The mentioned prototypes for suggestion also demonstrate the limitation of suggestion as a tool for persuasion. Both hypnosis and interaction ritual chains require prior commitment. Hypnosis doesn’t work against a subject’s will, and confidence in the hypnotist is one of the most important determinants of trance induction. As for interaction rituals, we see today how political rallies excite only the party’s adherents.

The reason for the limitations of communication based on suggestion is the phenomenon of reactance. Attempts at suggestion against a person’s will arouses an opposing resistance often stronger than the suggestive effect, so that the target of the communication moves, by “reverse psychology,” in the opposite direction. Today’s political polarization is associated with reliance on suggestion in campaigns: how many “We’re with her” buttons can nonsupporters see before they start hating her?

Because of reactance, writers attempting to persuade the unreceptive must forswear suggestion. That includes not only avoiding the fallacies of suggestion, such as appeals to authority, assurances of sincerity and credibility (“believe me!”), and vagueness and ambiguity, but also the formal characteristics of suggestion when embodied in prose, the plain-talk techniques developed by advertising specialists: short sentences, common words, repetition (“tell them what you are going to say, say it, and say what you’ve said”)—all of which characterize hypnotic induction. By forswearing suggestion, classic prose attempts to be maximally persuasive while avoiding reactance.

There is another stylistic approach to avoiding reactance actually more extreme than forswearing intentional suggestion: striving to eliminate as much suggestion as possible. The norms and practices of “academese” express this drive to avoid suggestive content, being a systematic display of just those forms that would be avoided in hypnotic induction: long sentences, obscure words, and passive voice. (Contrast with classic prose, where sentence length varies to serve as a tool for emphasis, words are chosen for precision, and active voice enjoys a rebuttable presumption.) “Legalese” emerges as a conflicted style. The need to prevent reactance by avoiding suggestion is expressed in the same way as in academese. But the respectability of using suggestion is greater in law than in science, with the consequence that hypnotic-like incantations obtrude, such as doublets and triplets, and other routinized phrases.

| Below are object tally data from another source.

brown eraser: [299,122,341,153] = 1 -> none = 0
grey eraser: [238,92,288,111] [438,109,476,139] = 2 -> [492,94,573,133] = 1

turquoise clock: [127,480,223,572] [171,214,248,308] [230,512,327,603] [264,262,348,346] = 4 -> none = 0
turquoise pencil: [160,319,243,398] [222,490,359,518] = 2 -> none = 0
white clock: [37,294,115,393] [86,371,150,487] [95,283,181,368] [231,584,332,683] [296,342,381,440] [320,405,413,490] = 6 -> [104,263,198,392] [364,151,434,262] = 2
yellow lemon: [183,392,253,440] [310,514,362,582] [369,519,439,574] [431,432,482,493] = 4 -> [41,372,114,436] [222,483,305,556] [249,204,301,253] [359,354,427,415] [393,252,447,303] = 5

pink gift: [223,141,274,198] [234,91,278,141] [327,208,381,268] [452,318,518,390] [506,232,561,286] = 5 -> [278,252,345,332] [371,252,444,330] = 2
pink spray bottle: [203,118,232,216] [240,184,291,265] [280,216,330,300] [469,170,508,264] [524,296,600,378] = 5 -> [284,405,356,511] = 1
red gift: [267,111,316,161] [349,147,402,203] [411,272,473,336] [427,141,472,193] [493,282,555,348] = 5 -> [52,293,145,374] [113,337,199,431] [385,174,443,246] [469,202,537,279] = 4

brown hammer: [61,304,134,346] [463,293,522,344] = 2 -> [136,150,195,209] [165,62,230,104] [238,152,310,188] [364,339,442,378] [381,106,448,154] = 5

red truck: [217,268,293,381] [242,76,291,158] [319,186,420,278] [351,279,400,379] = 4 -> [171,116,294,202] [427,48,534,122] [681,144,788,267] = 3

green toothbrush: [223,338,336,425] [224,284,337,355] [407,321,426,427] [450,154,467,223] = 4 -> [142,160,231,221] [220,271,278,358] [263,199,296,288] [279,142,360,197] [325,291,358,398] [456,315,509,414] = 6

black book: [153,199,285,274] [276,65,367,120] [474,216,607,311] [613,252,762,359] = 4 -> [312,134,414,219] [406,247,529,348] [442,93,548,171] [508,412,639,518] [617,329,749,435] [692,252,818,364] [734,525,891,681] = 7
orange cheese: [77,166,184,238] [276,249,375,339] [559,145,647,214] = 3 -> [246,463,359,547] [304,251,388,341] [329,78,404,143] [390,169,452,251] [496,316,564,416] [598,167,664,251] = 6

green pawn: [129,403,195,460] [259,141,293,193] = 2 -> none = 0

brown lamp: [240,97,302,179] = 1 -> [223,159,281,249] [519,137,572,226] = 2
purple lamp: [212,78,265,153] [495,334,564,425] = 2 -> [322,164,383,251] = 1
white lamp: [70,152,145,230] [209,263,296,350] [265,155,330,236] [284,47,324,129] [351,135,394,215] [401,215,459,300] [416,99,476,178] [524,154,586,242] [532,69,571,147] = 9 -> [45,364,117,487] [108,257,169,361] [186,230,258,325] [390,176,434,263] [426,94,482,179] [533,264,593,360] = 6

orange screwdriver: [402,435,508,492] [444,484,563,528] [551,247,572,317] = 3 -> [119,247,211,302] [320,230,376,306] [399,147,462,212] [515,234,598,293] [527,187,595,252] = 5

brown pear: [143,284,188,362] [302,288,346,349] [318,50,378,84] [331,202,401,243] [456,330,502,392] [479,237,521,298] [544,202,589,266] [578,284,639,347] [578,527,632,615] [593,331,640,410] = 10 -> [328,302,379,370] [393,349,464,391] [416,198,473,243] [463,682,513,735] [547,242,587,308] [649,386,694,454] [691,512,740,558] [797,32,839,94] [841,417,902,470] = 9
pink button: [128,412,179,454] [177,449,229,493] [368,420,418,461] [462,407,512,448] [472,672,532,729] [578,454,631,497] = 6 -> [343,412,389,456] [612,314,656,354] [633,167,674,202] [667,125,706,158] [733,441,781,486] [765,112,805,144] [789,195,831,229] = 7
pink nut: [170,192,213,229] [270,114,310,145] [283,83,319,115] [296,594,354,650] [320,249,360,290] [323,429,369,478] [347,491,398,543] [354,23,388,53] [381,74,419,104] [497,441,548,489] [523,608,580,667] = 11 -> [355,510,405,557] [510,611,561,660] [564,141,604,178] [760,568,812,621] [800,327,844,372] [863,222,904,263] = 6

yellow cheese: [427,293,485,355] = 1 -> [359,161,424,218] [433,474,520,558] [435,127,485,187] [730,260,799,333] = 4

To be sure, no communication can banish all suggestion, but, unlike academese, classic prose doesn’t actually try. In fact, a cynic might contend that classic prose makes suggestion acceptable by hiding it under other stylistic effects. Classic prose disdains emotional forcefulness, for example, but classic writing is in fact forceful by virtue of its employment of emphasis through variation.

If classic prose is indifferent to suggestion, that doesn’t mean it is necessarily rational. Cognitive-dissonance modulation, the other method for persuasion, is entirely compatible with irrationality, but suggestion is incompatible with rationality. It is a form of irrational influence, whereas dissonance modulation may be rational, depending on the particularities of the discrepancies

Suggestion is irrational because its mechanism is the induced refusal to make a critical evaluation of the communication. The uncriticized belief is accepted as true because of the unity of comprehension and belief.

Applying the maxim that to avoid reactance use dissonance modulation rather than suggestion has an extra wrinkle for legal writing: attorneys are charged with presenting their clients’ sides. Within these bounds, some tactics arousing excess reactance are ill advised, such as obvious opinionation, exhortation, and over-simplification. And while attorneys should say clearly what they want the court to do, the phrasing “the court must…” should probably be avoided.